The biomarker in blood, named EV PD-L1, comes from extracellular vesicles, which are particles shed from tumor cells. A decrease of PD-L1 in extracellular vesicles in blood could therefore become a useful test to predict which patients with non-small-cell lung cancer could benefit from immunotherapy.
“These results will have an impact in the search for biomarkers to predict for immunotherapy outcome in patients with lung cancer as no truly reliable biomarkers have been found yet,” said senior author Christian Rolfo, MD, PhD, MBA, Professor of Medicine (Hematology and Medical Oncology) at the Icahn School of Medicine at Mount Sinai, Associate Director for Clinical Research in the Center for Thoracic Oncology at The Tisch Cancer Institute, and President of the International Society of Liquid Biopsy. “If validated in larger prospective cohorts of patients, as we are working on now, this protein could complement or substitute for the tissue PD-L1 as the standard of care in these and other types of tumor patients receiving immunotherapy, especially because it is minimally invasive and can be repetitive during treatment, being able to detect changes in the tumor during the treatment in real time.”
Researchers collected blood samples from two cohorts of 33 and 24 patients with non-small-cell lung cancer receiving immune-checkpoint inhibitors before and at the ninth week of treatment.
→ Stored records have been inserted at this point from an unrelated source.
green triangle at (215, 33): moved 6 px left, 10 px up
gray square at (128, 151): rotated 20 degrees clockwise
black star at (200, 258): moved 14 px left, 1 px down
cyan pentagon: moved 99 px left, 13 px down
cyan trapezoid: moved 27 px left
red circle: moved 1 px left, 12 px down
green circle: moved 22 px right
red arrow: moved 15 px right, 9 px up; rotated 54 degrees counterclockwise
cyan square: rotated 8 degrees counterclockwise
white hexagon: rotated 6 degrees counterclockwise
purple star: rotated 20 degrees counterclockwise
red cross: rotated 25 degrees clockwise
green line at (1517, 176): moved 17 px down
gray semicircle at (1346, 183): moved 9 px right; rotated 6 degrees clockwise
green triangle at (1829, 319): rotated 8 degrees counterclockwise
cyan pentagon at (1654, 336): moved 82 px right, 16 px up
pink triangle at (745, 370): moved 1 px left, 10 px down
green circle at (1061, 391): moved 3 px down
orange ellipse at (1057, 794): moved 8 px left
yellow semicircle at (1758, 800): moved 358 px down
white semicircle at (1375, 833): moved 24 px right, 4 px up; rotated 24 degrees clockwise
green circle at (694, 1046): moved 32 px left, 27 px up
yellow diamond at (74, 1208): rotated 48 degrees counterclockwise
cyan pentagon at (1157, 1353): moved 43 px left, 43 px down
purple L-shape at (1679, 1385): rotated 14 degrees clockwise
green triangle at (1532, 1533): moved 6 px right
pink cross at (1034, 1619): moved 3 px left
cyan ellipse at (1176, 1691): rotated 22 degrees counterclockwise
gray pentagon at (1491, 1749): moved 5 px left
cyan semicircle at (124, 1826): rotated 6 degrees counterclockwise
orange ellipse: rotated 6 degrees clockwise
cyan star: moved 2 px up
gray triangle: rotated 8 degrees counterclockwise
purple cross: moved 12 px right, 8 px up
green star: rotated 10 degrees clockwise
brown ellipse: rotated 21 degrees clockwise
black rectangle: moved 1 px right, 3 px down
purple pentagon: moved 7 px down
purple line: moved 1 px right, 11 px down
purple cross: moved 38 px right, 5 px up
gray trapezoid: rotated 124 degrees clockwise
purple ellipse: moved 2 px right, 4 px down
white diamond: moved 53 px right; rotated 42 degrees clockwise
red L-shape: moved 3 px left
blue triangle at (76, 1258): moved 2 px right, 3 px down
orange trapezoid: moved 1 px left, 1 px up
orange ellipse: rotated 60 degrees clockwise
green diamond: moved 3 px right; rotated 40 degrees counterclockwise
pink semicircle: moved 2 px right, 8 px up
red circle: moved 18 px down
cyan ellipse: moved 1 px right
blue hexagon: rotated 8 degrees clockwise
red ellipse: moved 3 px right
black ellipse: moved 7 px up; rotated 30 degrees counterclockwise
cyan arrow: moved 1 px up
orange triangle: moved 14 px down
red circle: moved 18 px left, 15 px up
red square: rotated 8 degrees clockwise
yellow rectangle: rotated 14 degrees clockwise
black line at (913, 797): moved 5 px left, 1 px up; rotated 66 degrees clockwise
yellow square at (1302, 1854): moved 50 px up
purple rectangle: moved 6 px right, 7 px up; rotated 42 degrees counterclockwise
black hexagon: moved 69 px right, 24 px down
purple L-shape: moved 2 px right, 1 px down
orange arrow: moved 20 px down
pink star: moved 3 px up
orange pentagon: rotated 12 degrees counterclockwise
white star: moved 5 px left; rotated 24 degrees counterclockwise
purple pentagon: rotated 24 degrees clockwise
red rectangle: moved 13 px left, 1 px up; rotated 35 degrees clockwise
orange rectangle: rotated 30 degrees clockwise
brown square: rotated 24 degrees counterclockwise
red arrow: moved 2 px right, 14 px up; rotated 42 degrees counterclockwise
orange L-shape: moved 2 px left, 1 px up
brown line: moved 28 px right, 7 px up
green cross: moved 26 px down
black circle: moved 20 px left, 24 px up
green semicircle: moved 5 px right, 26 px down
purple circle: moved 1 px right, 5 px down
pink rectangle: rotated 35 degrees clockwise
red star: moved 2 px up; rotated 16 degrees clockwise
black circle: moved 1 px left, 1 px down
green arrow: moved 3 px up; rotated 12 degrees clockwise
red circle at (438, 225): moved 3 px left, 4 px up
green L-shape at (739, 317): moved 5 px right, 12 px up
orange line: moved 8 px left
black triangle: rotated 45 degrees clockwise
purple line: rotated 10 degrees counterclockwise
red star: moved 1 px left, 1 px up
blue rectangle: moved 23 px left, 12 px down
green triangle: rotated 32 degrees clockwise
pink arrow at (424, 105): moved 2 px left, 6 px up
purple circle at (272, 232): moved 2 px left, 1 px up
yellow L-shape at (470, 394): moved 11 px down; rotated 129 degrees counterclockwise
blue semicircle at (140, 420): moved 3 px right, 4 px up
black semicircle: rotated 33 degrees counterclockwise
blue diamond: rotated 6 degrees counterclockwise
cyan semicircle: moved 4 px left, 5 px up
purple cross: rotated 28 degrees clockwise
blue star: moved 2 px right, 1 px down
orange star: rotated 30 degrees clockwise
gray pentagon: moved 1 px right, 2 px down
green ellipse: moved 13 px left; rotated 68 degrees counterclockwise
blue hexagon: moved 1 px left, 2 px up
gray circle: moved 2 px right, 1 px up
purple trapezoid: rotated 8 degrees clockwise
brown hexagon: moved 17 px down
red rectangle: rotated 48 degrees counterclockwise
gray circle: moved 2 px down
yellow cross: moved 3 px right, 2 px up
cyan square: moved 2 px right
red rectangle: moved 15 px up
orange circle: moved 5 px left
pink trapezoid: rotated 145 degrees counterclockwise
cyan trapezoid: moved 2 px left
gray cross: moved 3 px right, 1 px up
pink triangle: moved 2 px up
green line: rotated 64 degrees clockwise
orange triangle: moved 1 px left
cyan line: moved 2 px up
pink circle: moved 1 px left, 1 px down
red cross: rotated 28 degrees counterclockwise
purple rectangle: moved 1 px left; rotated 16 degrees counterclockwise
They also included a group of 15 patients receiving chemotherapy as controls. Extracellular vesicles were isolated from blood samples and the protein expression of PD-L1 was measured in each group at both time points. Researchers also measured imaging scans of patients’ tumors before treatment and evaluated them with an innovative imaging technology called radiomics to create a full model for prediction of immunotherapy response.
This study, led by Dr. Rolfo, included collaboration of experts in radiomics and medical oncology from the United States, Mexico, and Italy.